What is the obsession with these? I saw someone trading some villager for 100 nmt.  Like it seems the islands are practically useless late game.  Idk it just seems pointless and the fact that villagers are going for that...mmm nah


----------



## Krissi2197 (Apr 4, 2020)

They aren't useless at all because pretty much EVERY villager in the game can appear on these islands. If you have an open plot, you can go island hopping to try to find one specific villager/dreamy you're looking for. Far from useless.
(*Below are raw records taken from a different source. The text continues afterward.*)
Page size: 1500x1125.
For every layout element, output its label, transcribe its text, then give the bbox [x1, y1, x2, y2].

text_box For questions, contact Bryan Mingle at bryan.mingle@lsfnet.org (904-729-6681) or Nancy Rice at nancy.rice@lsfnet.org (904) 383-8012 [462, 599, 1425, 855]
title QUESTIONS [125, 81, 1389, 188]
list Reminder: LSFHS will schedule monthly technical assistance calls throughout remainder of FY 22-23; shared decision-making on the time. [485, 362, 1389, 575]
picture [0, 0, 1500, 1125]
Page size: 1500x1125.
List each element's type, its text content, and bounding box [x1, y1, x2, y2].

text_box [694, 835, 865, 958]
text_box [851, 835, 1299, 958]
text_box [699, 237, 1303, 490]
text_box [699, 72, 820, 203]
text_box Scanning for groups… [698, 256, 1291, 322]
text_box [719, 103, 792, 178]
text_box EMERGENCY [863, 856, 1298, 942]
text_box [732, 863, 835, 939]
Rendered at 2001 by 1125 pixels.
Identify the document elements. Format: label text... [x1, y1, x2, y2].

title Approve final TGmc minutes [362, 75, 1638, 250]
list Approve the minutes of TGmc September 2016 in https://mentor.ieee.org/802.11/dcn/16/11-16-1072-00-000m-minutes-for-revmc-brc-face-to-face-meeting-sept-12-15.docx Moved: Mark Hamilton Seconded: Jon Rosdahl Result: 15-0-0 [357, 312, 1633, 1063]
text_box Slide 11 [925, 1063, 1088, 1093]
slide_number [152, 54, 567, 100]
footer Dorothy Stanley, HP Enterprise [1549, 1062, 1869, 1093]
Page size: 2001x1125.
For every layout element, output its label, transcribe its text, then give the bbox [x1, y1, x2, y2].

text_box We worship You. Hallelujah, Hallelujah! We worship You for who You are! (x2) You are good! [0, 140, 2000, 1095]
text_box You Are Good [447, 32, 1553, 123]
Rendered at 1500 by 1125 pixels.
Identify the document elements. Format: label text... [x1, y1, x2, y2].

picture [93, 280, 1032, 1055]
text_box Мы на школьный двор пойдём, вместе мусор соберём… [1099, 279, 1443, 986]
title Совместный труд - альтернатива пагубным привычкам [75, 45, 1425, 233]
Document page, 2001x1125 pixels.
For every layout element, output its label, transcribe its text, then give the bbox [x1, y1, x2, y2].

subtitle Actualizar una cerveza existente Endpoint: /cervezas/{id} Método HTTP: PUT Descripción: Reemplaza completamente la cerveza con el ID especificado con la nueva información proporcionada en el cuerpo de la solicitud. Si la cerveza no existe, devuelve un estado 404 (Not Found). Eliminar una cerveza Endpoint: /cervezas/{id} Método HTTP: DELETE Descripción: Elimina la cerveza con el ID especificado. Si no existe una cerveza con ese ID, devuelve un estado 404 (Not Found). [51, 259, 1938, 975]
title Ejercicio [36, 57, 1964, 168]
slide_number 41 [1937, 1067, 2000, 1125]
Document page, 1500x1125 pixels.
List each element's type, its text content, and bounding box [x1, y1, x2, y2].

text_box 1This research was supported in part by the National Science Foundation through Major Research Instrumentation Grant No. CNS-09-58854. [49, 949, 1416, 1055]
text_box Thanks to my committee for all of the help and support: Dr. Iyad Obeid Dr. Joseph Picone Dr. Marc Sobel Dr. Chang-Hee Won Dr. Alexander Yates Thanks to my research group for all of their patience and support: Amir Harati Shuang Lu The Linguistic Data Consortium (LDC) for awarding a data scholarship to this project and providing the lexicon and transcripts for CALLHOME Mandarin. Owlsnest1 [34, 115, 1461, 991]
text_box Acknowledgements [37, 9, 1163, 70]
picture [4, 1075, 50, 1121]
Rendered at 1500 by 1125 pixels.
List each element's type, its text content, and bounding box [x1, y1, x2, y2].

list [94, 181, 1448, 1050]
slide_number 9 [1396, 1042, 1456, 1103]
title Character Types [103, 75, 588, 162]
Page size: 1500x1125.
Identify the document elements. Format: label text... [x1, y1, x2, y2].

I know a lot of people are collecting so many simply just to see if they can find Raymond, since that's one of the only ways you can get him without buying him. And with the villager trading glitches, nobody is buying villagers rn.


----------



## mocha. (Apr 4, 2020)

Just another form of currency I presume - they have their uses for cycling through villagers to find dreamies which I assume is the motive behind its popularity


----------



## Sanaki (Apr 4, 2020)

For a lot of people, it isn't end game. The game only came out like 2 weeks ago and people really want their dream villagers.


----------



## Mairen (Apr 4, 2020)

Yeah the only thing I can guess is people are using these to island hop to look for villagers. I'm not really into the tickets myself, but at least most people on the market boards seem willing to accept multiple types of currency


----------



## Khaelis (Apr 4, 2020)

For various reasons, namely: 

TBT is currently disabled, so we can't really use those to trade.
The duplication glitch made Bells rather worthless very quickly, and we can't really keep track of legitimate Bells anymore.
NMTs are easily grinded, especially if you time travel.
NMTs can be used to find villagers, which some can be resold even for profit.
MNTs are one of the best ways to grind for materials.
They just have a lot of use and value compared to Bells.


----------